Work task | Please repeat every entry exactly as written, but skip the pictures.

Data shown |
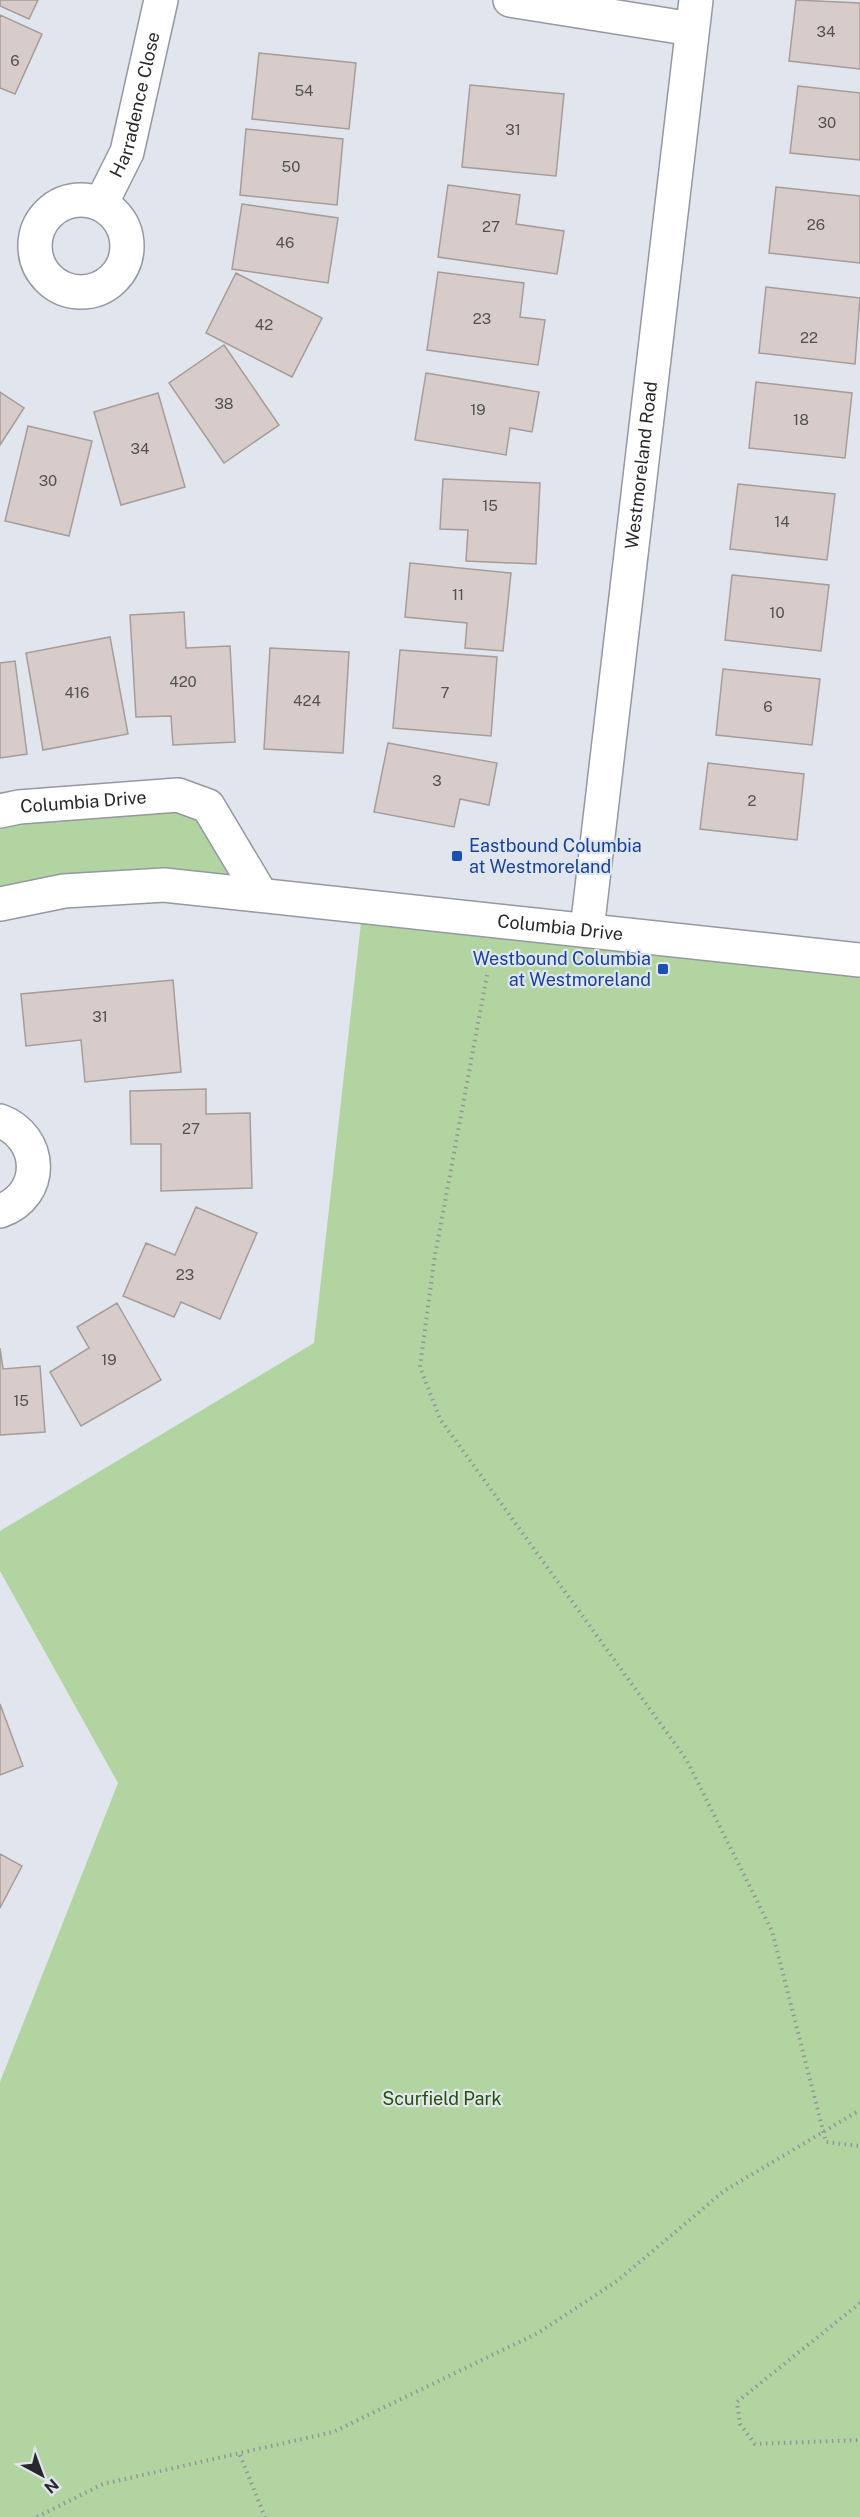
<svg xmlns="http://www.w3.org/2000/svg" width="860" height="2517" font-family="'Public Sans',sans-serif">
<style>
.green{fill:#b1d4a1}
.building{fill:#d7ccc9;stroke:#a69c98;stroke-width:1.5}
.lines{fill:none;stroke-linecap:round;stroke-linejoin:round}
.minor-casing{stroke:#9498a0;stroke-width:36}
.tertiary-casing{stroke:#9498a0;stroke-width:36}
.path{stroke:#92969c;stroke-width:4;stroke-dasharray:1.5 4.5;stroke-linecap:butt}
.minor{stroke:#fff;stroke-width:33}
.tertiary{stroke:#fff;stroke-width:33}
.transit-dot{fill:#1a4fb4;stroke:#e1e5ee;stroke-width:2}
.labels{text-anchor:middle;stroke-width:4.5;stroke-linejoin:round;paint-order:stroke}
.number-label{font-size:15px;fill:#525152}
.street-label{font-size:18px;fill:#26282b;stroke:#e1e5ee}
.transit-label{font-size:18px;fill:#164399;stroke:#e1e5ee;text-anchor:start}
.park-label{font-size:18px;fill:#244f05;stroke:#e1e5ee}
</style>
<rect width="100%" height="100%" fill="#e1e5ee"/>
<!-- green -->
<path class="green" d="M178,795L260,893L0,904V811Z
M363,905L860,959V2517H0V2082L118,1783L0,1571V1531L314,1343Z"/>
<!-- building -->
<path class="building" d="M0,0H38L29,19L0,6Z
M796,0L860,3V69L789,61Z
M0,15L42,34L15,94L0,88Z
M259,53L356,63L349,129L252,119Z
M470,85L564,94L556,176L462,167Z
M798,86L860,93V160L790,153Z
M246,129L343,139L337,205L240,195Z
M448,185L520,195L516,224L564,231L557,274L438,257Z
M776,187L860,196V263L769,253Z
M242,204L338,218L328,283L232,269Z
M438,272L524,283L520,317L545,320L538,365L427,350Z
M236,273L322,318L292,377L206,333Z
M766,287L860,298L855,364L759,353Z
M224,345L279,425L224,463L169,383Z
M426,373L539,392L532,432L510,428L506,455L415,440Z
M756,382L852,393L845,458L749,448Z
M0,392L24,408L0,445Z
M158,393L185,487L121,505L94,412Z
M28,426L92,441L69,536L5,521Z
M443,479L540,483L536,564L466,561L468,530L440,529Z
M738,484L835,494L827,560L730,549Z
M410,563L511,573L503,651L465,648L467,623L405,617Z
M732,575L829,585L821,651L725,640Z
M184,612L186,648L230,646L235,742L173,745L171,716L136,717L130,615Z
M110,637L128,734L43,750L26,653Z
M270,648L349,652L343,753L264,749Z
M400,650L497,657L491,736L393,728Z
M15,661L27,754L0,758V663Z
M723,669L820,679L812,745L716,735Z
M388,743L497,763L489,805L460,799L454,827L374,812Z
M708,763L804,774L797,840L700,829Z
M173,980L181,1072L85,1082L81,1040L26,1046L21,994Z
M206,1089V1114L250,1113L252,1188L161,1191V1144H131L130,1091Z
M196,1207L257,1233L220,1319L181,1302L174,1317L123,1296L146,1243L175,1255Z
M117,1303L161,1380L81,1426L50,1372L89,1348L77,1327Z
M0,1348L3,1369L40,1366L45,1432L0,1435Z
M0,1704L23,1766L0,1775Z
M0,1854L22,1866L0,1908Z"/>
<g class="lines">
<!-- minor casing -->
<g class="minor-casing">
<g id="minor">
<path d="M510,0L692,29"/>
<circle cx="81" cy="246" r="46"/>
<path id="s1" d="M101,204L127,152L161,0"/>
<path id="s2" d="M0,811L19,807L178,795L208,806L260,893"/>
<path id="s3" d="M587,930L696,0"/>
<path d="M0,1121C43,1137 46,1195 0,1211"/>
</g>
</g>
<!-- tertiary casing -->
<g class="tertiary-casing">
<g id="tertiary">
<path id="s4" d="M0,904L64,891L164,885L860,960"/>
</g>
</g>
<!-- path -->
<path class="path" d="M487,975L434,1261L420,1367L440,1419L686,1759L772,1931L826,2142L860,2146
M860,2303L737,2402L740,2424L755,2444L860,2440
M240,2455L265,2517
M37,2517L103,2484L333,2432L538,2333L617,2281L724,2191L860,2110"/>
<!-- minor -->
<use href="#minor" class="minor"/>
<!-- tertiary -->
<use href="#tertiary" class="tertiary"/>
</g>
<!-- markers -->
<g class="transit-dot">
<rect x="451" y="850" width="12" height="12" rx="3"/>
<rect x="657" y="963" width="12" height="12" rx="3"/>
</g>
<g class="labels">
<!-- number labels -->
<g class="number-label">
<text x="826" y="37">34</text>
<text x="15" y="66">6</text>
<text x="304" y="96">54</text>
<text x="827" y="128">30</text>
<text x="513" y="135">31</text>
<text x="291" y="172">50</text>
<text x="816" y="230">26</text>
<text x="491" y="232">27</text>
<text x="285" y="248">46</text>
<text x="482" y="324">23</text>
<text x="264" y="330">42</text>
<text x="809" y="343">22</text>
<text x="224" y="409">38</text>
<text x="478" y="415">19</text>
<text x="801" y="425">18</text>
<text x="140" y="454">34</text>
<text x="48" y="486">30</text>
<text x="490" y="511">15</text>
<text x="782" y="527">14</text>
<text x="458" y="600">11</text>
<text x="777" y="618">10</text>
<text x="183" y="687">420</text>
<text x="77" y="698">416</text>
<text x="445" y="698">7</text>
<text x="307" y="706">424</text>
<text x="768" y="712">6</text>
<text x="437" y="786">3</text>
<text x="752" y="806">2</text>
<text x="100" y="1022">31</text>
<text x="191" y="1134">27</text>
<text x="185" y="1280">23</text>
<text x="109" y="1365">19</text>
<text x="21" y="1406">15</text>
</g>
<!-- street labels -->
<g class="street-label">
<text dy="6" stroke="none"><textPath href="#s1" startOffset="106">Harradence Close</textPath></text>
<text dy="6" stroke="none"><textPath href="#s3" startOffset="468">Westmoreland Road</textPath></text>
<text dy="6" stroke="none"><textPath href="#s2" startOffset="84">Columbia Drive</textPath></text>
<text dy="6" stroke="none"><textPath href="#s4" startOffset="564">Columbia Drive</textPath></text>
</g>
<!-- transit labels -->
<g class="transit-label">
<text x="469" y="852">Eastbound Columbia<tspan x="469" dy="21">at Westmoreland</tspan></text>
<text x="651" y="965" text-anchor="end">Westbound Columbia<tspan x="651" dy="21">at Westmoreland</tspan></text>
</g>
<!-- park labels -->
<g class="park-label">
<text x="442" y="2105">Scurfield Park</text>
</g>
</g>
<!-- north arrow -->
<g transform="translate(42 2475) rotate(139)" stroke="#e1e5ee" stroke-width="4.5" paint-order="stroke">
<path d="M0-4.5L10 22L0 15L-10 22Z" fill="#26282b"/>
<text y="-9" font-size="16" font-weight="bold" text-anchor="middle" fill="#26282b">N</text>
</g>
</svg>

Expected answer |
<svg xmlns="http://www.w3.org/2000/svg" width="860" height="2517" font-family="'Public Sans',sans-serif">
<style>
.green{fill:#b1d4a1}
.building{fill:#d7ccc9;stroke:#a69c98;stroke-width:1.5}
.lines{fill:none;stroke-linecap:round;stroke-linejoin:round}
.minor-casing{stroke:#9498a0;stroke-width:36}
.tertiary-casing{stroke:#9498a0;stroke-width:36}
.path{stroke:#92969c;stroke-width:4;stroke-dasharray:1.5 4.5;stroke-linecap:butt}
.minor{stroke:#fff;stroke-width:33}
.tertiary{stroke:#fff;stroke-width:33}
.transit-dot{fill:#1a4fb4;stroke:#e1e5ee;stroke-width:2}
.labels{text-anchor:middle;stroke-width:4.5;stroke-linejoin:round;paint-order:stroke}
.number-label{font-size:15px;fill:#525152}
.street-label{font-size:18px;fill:#26282b;stroke:#e1e5ee}
.transit-label{font-size:18px;fill:#164399;stroke:#e1e5ee;text-anchor:start}
.park-label{font-size:18px;fill:#244f05;stroke:#e1e5ee}
</style>
<rect width="100%" height="100%" fill="#e1e5ee"/>
<!-- green -->
<path class="green" d="M178,795L260,893L0,904V811Z
M363,905L860,959V2517H0V2082L118,1783L0,1571V1531L314,1343Z"/>
<!-- building -->
<path class="building" d="M0,0H38L29,19L0,6Z
M796,0L860,3V69L789,61Z
M0,15L42,34L15,94L0,88Z
M259,53L356,63L349,129L252,119Z
M470,85L564,94L556,176L462,167Z
M798,86L860,93V160L790,153Z
M246,129L343,139L337,205L240,195Z
M448,185L520,195L516,224L564,231L557,274L438,257Z
M776,187L860,196V263L769,253Z
M242,204L338,218L328,283L232,269Z
M438,272L524,283L520,317L545,320L538,365L427,350Z
M236,273L322,318L292,377L206,333Z
M766,287L860,298L855,364L759,353Z
M224,345L279,425L224,463L169,383Z
M426,373L539,392L532,432L510,428L506,455L415,440Z
M756,382L852,393L845,458L749,448Z
M0,392L24,408L0,445Z
M158,393L185,487L121,505L94,412Z
M28,426L92,441L69,536L5,521Z
M443,479L540,483L536,564L466,561L468,530L440,529Z
M738,484L835,494L827,560L730,549Z
M410,563L511,573L503,651L465,648L467,623L405,617Z
M732,575L829,585L821,651L725,640Z
M184,612L186,648L230,646L235,742L173,745L171,716L136,717L130,615Z
M110,637L128,734L43,750L26,653Z
M270,648L349,652L343,753L264,749Z
M400,650L497,657L491,736L393,728Z
M15,661L27,754L0,758V663Z
M723,669L820,679L812,745L716,735Z
M388,743L497,763L489,805L460,799L454,827L374,812Z
M708,763L804,774L797,840L700,829Z
M173,980L181,1072L85,1082L81,1040L26,1046L21,994Z
M206,1089V1114L250,1113L252,1188L161,1191V1144H131L130,1091Z
M196,1207L257,1233L220,1319L181,1302L174,1317L123,1296L146,1243L175,1255Z
M117,1303L161,1380L81,1426L50,1372L89,1348L77,1327Z
M0,1348L3,1369L40,1366L45,1432L0,1435Z
M0,1704L23,1766L0,1775Z
M0,1854L22,1866L0,1908Z"/>
<g class="lines">
<!-- minor casing -->
<g class="minor-casing">
<g id="minor">
<path d="M510,0L692,29"/>
<circle cx="81" cy="246" r="46"/>
<path id="s1" d="M101,204L127,152L161,0"/>
<path id="s2" d="M0,811L19,807L178,795L208,806L260,893"/>
<path id="s3" d="M587,930L696,0"/>
<path d="M0,1121C43,1137 46,1195 0,1211"/>
</g>
</g>
<!-- tertiary casing -->
<g class="tertiary-casing">
<g id="tertiary">
<path id="s4" d="M0,904L64,891L164,885L860,960"/>
</g>
</g>
<!-- path -->
<path class="path" d="M487,975L434,1261L420,1367L440,1419L686,1759L772,1931L826,2142L860,2146
M860,2303L737,2402L740,2424L755,2444L860,2440
M240,2455L265,2517
M37,2517L103,2484L333,2432L538,2333L617,2281L724,2191L860,2110"/>
<!-- minor -->
<use href="#minor" class="minor"/>
<!-- tertiary -->
<use href="#tertiary" class="tertiary"/>
</g>
<!-- markers -->
<g class="transit-dot">
<rect x="451" y="850" width="12" height="12" rx="3"/>
<rect x="657" y="963" width="12" height="12" rx="3"/>
</g>
<g class="labels">
<!-- number labels -->
<g class="number-label">
<text x="826" y="37">34</text>
<text x="15" y="66">6</text>
<text x="304" y="96">54</text>
<text x="827" y="128">30</text>
<text x="513" y="135">31</text>
<text x="291" y="172">50</text>
<text x="816" y="230">26</text>
<text x="491" y="232">27</text>
<text x="285" y="248">46</text>
<text x="482" y="324">23</text>
<text x="264" y="330">42</text>
<text x="809" y="343">22</text>
<text x="224" y="409">38</text>
<text x="478" y="415">19</text>
<text x="801" y="425">18</text>
<text x="140" y="454">34</text>
<text x="48" y="486">30</text>
<text x="490" y="511">15</text>
<text x="782" y="527">14</text>
<text x="458" y="600">11</text>
<text x="777" y="618">10</text>
<text x="183" y="687">420</text>
<text x="77" y="698">416</text>
<text x="445" y="698">7</text>
<text x="307" y="706">424</text>
<text x="768" y="712">6</text>
<text x="437" y="786">3</text>
<text x="752" y="806">2</text>
<text x="100" y="1022">31</text>
<text x="191" y="1134">27</text>
<text x="185" y="1280">23</text>
<text x="109" y="1365">19</text>
<text x="21" y="1406">15</text>
</g>
<!-- street labels -->
<g class="street-label">
<text dy="6" stroke="none"><textPath href="#s1" startOffset="106">Harradence Close</textPath></text>
<text dy="6" stroke="none"><textPath href="#s3" startOffset="468">Westmoreland Road</textPath></text>
<text dy="6" stroke="none"><textPath href="#s2" startOffset="84">Columbia Drive</textPath></text>
<text dy="6" stroke="none"><textPath href="#s4" startOffset="564">Columbia Drive</textPath></text>
</g>
<!-- transit labels -->
<g class="transit-label">
<text x="469" y="852">Eastbound Columbia<tspan x="469" dy="21">at Westmoreland</tspan></text>
<text x="651" y="965" text-anchor="end">Westbound Columbia<tspan x="651" dy="21">at Westmoreland</tspan></text>
</g>
<!-- park labels -->
<g class="park-label">
<text x="442" y="2105">Scurfield Park</text>
</g>
</g>
<!-- north arrow -->
<g transform="translate(42 2475) rotate(139)" stroke="#e1e5ee" stroke-width="4.5" paint-order="stroke">
<path d="M0-4.5L10 22L0 15L-10 22Z" fill="#26282b"/>
<text y="-9" font-size="16" font-weight="bold" text-anchor="middle" fill="#26282b">N</text>
</g>
</svg>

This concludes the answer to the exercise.